Il problema è il plebiscito, e all’appello di Zagrebelsky si unisce anche Settis: “Sarebbe opportuno che il capo dello Stato, nel pieno delle sue funzioni previste dalla Costituzione, ricordasse a Renzi che il referendum non è un plebiscito sul governo”. Tutto questo perché “invece di guardare al merito della questione, viene fatto intendere che se vince il no cade il governo e chissà che cosa succede ”. La Carta, prosegue il professore, “non prevede che all’esito di un referendum un presidente del Consiglio si debba dimettere”. Secondo Settis “se vincerà il no, e io so che è possibile, non si fermeranno”. Invece se vince il sì “sarà il trampolino di lancio per l’erosione di altri diritti”, come si è già tentato di fare in passato. “Le riforme di cui stiamo parlando oggi sono nella linea di Jp Morgan o del popolo?”, chiede Zagrebelsky a Settis, immaginando già la risposta. Così lo storico dell’arte ricorda il documento della banca americana del 28 maggio 2013 nel quale gli esperti dell’istituto d’affari criticavano i Paesi dell’Europa meridionale con parlamenti forti, governi deboli e molte tutele per i lavoratori. Tutti elementi che, secondo Jp Morgan, dovevano essere cambiati. A quel documento seguirono, due settimane dopo, le riforme proposte dall’ex premier Enrico Letta: “C’è una strana sintonia che va rilevata”, annota Settis.

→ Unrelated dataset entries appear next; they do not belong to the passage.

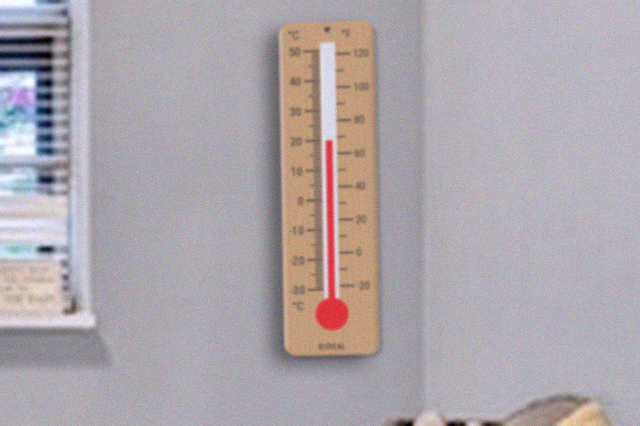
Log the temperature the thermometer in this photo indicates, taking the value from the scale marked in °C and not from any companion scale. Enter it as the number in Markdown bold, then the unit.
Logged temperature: **20** °C
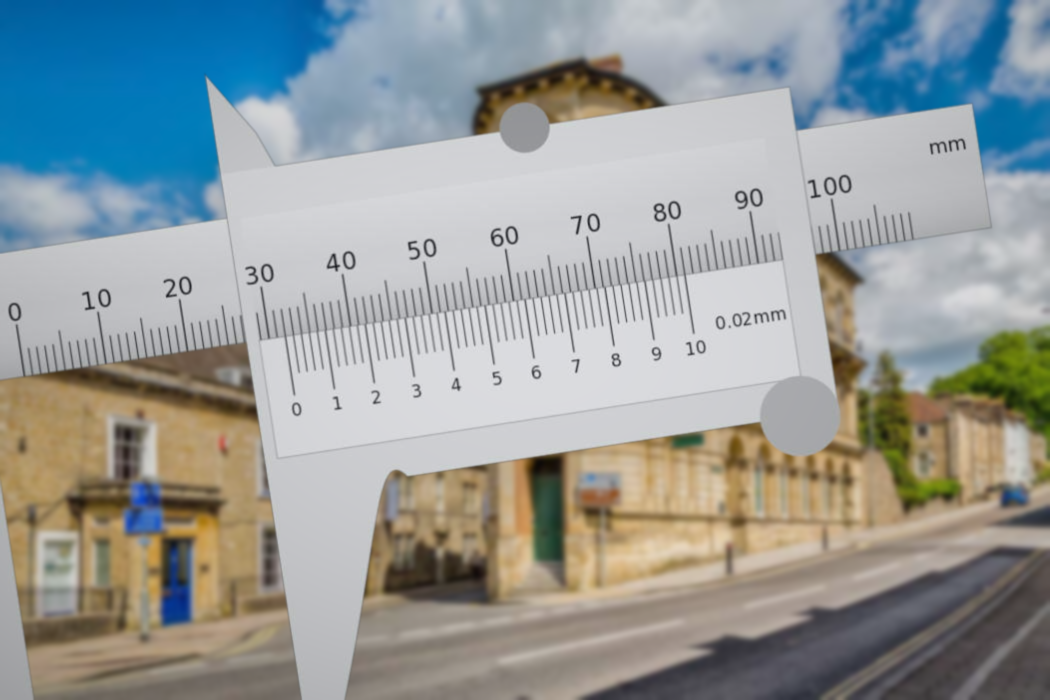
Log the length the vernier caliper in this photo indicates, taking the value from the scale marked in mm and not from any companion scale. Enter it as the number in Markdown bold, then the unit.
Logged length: **32.0** mm
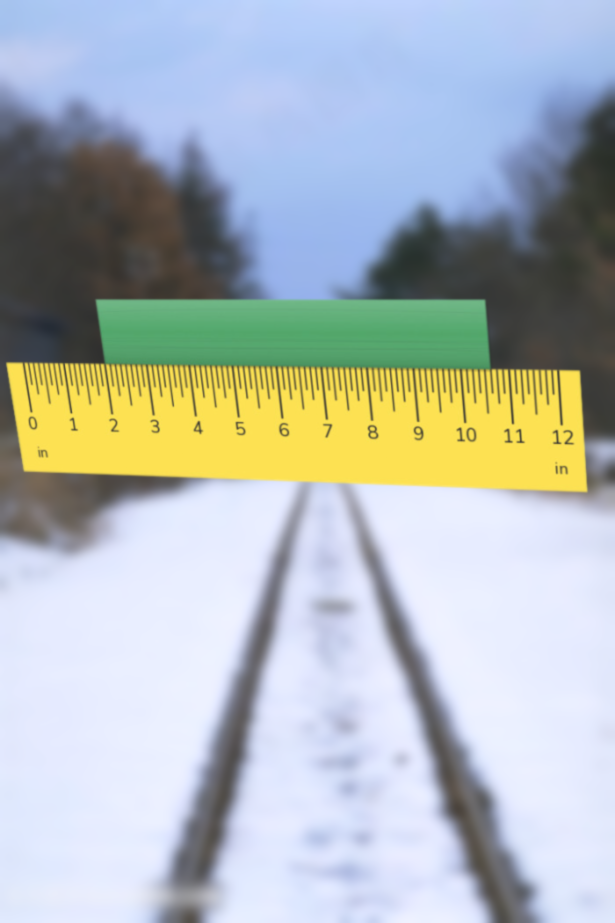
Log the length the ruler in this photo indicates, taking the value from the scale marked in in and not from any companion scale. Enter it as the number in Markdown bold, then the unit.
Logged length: **8.625** in
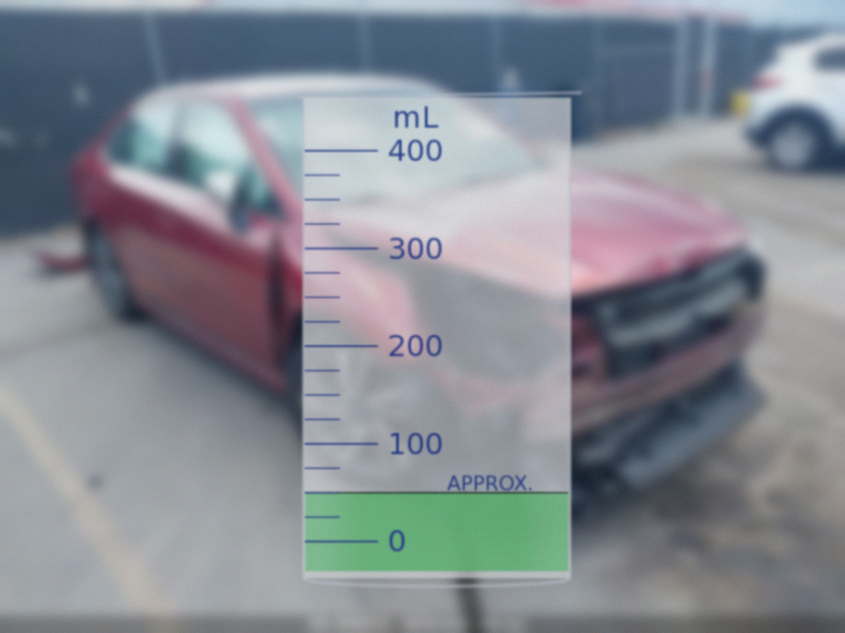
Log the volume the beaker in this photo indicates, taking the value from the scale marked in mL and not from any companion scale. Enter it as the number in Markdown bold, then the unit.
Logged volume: **50** mL
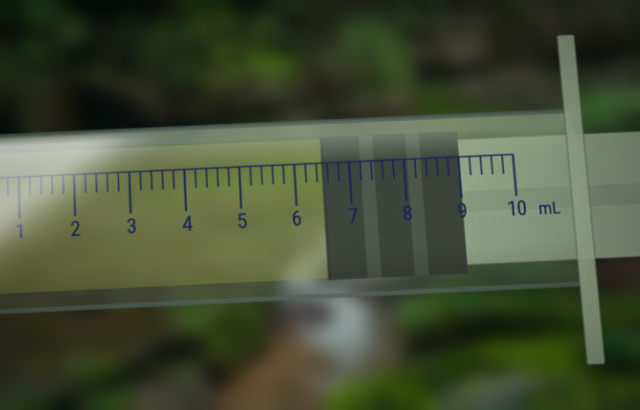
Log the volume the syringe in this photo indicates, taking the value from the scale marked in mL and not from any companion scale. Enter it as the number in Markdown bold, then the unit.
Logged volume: **6.5** mL
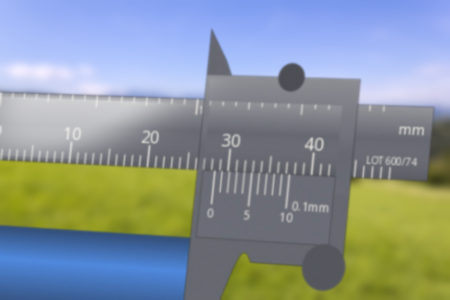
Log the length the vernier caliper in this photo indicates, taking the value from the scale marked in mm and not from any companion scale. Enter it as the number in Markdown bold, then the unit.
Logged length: **28.4** mm
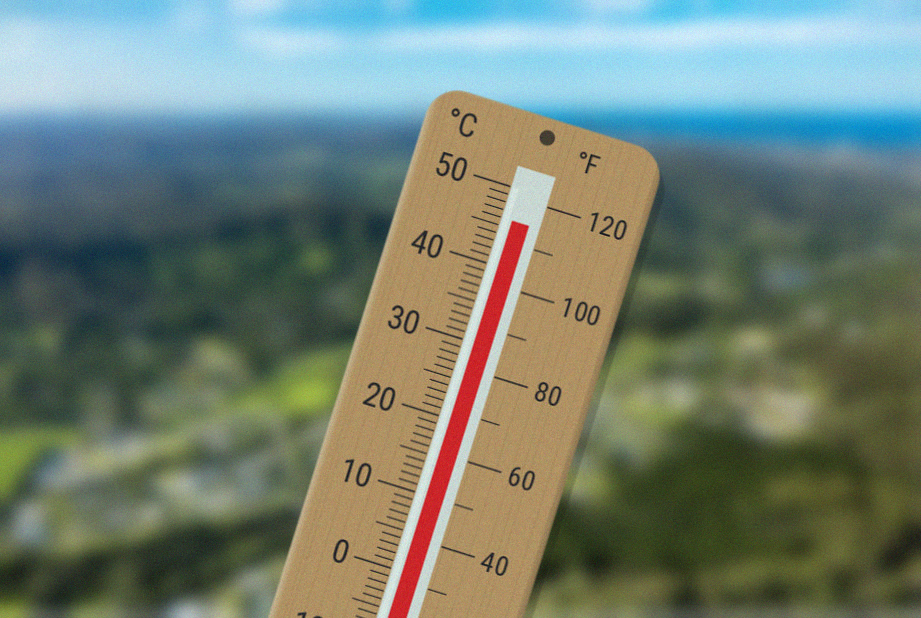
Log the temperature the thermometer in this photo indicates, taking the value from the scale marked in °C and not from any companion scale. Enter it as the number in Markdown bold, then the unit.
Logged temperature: **46** °C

E dire che l'incontro doveva avere un basso profilo. “In questo Salone del libro c’è un obbligo di correttezza - aveva premesso Zagrebelsky davanti a cinquecento persone arrivate ieri mattina -. Siamo in campagna elettorale e questo è un tema altamente politico. Dobbiamo fare un discorso di politica alta e dobbiamo fare attenzione a non
incappare nella scomunica”. L’intento si è infranto poco dopo, quando il giurista ripensa all’ultimo epiteto coniato da Renzi, quello sugli “archeologi travestiti da costituzionalisti” pronunciato la scorsa settimana alla direzione Pd per definire quelli che prima erano i “professoroni” e i “rosiconi”: “L’archeologia, checché ne dicano alcuni nostri governati, non è la ricerca di mucchi di pietre sotto la sabbia o di ossa. È la ricerca dell’arché, l’esplorazione delle fondamenta della nostra società”. Per questo lui è fiero del nuovo nomignolo: “Io mi onoro di essere della congregazione degli archeologi della Costituzione”.